The last thing to monitor would be Nvidia management’s revenue and gross margin outlook for Q3. We just don’t know whether this sales slump is seasonal, or if it’s the result of shrinking consumer disposable income. If it’s the former, then this issue is likely to persist only for a few weeks until RTX 40-series GPUs are released. However, if it’s the latter, then the sales slump is likely to last for a quarter or two at the very least as the Fed is expected to continue hiking interest rates in order to limit personal disposable income and curb inflation along the way. The chipmaker’s management will be able to comment on this dynamic by comparing demand trends from countries that aggressively hiked interest rates (like US, Canada) against demand from countries that are going slow with rate hikes (like India, China).

Investors Takeaway

As far as valuations are concerned, Nvidia’s shares are currently trading at over 14-times their trailing twelve-month sales. This is significantly higher than many of the other rapidly growing semiconductor companies, such as AMD (AMD), which calls for a price correction in Nvidia’s shares in the coming weeks. So, risk-averse investors may want to avoid investing in the chipmaker’s shares for the time being at least.

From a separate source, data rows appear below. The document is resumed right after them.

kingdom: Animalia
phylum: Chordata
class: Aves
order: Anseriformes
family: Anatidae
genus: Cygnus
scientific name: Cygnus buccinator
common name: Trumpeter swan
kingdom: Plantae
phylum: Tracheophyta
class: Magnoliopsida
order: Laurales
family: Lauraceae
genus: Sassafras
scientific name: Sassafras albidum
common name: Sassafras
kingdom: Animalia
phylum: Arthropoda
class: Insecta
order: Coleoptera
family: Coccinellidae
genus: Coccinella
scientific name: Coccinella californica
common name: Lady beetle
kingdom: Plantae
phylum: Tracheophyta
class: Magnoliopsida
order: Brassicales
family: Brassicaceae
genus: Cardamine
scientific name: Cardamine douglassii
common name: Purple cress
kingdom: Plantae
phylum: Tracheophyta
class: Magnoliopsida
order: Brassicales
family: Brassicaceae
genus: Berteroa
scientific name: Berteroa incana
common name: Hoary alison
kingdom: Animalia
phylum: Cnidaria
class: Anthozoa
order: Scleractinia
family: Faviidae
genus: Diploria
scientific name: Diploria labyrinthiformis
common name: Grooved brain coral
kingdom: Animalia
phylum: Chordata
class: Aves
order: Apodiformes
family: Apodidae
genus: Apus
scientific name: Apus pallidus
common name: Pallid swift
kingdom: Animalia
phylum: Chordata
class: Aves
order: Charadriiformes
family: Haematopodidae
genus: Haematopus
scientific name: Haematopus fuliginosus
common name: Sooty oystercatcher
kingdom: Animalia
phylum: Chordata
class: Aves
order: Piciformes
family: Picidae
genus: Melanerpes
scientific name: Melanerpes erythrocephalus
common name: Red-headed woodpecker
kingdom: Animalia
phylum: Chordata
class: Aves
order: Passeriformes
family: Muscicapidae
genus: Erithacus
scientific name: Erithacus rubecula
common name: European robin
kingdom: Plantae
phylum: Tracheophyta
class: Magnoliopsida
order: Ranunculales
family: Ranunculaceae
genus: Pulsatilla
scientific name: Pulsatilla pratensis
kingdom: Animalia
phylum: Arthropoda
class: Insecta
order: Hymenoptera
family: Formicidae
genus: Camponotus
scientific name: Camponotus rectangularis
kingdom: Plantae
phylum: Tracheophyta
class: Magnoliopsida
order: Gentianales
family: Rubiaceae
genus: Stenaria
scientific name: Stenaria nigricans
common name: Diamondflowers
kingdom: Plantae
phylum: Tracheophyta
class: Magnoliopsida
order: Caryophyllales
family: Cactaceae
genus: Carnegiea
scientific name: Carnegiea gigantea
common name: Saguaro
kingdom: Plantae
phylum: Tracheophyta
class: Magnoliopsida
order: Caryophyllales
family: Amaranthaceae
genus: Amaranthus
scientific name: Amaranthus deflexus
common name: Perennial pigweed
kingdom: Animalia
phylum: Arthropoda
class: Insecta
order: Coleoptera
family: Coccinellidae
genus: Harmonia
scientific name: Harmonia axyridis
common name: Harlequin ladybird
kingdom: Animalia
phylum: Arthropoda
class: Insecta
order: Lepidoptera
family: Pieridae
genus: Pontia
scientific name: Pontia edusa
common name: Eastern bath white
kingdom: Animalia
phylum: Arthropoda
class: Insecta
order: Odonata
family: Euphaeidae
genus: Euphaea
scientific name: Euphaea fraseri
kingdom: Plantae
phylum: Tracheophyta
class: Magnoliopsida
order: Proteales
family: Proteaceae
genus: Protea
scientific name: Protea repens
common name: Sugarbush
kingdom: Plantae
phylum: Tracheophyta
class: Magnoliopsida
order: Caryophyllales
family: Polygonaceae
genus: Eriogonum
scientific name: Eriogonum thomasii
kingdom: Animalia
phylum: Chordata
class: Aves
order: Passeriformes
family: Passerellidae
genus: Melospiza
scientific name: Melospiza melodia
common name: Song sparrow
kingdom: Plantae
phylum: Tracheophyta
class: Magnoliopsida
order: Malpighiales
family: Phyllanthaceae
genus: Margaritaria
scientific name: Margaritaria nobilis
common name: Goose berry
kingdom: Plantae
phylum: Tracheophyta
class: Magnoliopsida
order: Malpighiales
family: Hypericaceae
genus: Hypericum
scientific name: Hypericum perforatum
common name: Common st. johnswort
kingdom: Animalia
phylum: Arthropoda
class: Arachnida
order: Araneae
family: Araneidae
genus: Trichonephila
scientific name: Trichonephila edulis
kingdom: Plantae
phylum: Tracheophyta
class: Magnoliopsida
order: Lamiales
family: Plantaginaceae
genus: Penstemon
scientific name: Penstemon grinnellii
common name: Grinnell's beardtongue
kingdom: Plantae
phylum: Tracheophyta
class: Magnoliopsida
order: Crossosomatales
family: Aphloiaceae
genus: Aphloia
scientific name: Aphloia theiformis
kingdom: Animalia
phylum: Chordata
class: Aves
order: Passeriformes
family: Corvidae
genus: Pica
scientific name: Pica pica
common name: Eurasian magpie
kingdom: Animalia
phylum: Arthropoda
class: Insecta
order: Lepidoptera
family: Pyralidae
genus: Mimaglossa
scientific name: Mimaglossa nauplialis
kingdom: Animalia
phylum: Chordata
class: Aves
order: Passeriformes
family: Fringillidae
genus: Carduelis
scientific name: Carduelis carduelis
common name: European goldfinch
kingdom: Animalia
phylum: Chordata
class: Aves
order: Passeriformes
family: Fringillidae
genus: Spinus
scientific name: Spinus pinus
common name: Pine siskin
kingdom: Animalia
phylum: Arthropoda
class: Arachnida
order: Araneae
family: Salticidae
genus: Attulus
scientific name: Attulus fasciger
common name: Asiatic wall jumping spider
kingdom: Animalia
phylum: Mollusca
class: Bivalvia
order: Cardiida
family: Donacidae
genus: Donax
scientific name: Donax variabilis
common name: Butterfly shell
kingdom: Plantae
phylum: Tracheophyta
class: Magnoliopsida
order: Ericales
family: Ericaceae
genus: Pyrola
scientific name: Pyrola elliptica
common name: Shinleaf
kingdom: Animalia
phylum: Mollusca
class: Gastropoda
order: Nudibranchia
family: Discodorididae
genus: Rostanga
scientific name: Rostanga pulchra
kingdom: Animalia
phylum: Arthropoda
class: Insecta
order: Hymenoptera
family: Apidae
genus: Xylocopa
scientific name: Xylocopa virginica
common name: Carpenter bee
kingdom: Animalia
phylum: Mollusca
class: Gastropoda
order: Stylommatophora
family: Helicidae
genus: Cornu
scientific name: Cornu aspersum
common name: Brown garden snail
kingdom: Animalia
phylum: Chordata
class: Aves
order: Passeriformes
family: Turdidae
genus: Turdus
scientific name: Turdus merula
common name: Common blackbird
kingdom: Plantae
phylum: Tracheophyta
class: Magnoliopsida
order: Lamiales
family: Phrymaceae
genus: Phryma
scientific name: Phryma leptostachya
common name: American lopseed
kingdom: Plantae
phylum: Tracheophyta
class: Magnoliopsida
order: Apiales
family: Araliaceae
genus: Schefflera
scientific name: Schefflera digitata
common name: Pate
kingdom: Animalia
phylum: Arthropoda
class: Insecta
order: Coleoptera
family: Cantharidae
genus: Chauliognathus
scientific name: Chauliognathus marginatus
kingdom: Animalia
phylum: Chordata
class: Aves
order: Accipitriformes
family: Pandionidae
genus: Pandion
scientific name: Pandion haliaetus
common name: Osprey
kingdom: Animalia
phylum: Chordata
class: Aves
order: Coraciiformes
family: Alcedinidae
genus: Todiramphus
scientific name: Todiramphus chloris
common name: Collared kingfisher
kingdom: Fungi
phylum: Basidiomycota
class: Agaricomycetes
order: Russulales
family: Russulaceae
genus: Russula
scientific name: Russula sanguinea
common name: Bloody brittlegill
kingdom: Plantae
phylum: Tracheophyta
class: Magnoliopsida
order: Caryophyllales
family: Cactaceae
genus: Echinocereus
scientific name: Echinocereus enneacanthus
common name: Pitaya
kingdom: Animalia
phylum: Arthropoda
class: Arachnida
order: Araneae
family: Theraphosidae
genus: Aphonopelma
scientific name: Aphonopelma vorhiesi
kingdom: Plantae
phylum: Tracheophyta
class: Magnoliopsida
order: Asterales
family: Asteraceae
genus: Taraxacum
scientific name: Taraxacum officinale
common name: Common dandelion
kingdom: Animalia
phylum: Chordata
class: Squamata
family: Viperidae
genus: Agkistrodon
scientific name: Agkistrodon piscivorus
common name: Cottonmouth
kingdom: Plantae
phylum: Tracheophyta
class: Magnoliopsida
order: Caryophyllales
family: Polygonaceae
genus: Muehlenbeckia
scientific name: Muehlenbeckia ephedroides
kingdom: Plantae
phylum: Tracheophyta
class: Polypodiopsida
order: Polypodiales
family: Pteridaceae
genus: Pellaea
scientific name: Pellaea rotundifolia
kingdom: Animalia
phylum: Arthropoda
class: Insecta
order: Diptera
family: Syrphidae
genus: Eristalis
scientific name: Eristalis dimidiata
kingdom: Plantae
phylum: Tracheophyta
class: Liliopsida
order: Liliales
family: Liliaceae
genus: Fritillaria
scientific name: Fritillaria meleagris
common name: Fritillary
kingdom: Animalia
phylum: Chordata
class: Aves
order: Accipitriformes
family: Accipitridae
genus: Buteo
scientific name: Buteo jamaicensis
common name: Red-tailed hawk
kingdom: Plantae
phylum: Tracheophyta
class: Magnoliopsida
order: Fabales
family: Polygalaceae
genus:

Nvidia's relative valuation

BusinessQuant.com

At the same time, the issues that are currently plaguing Nvidia’s growth momentum seem seasonal and should last for a quarter or two at most. I personally expect Nvidia to reinvigorate its growth momentum from Q1 CY23 onwards. So, this potential price correction could be a buying opportunity for investors with a multi-year time horizon. Good Luck!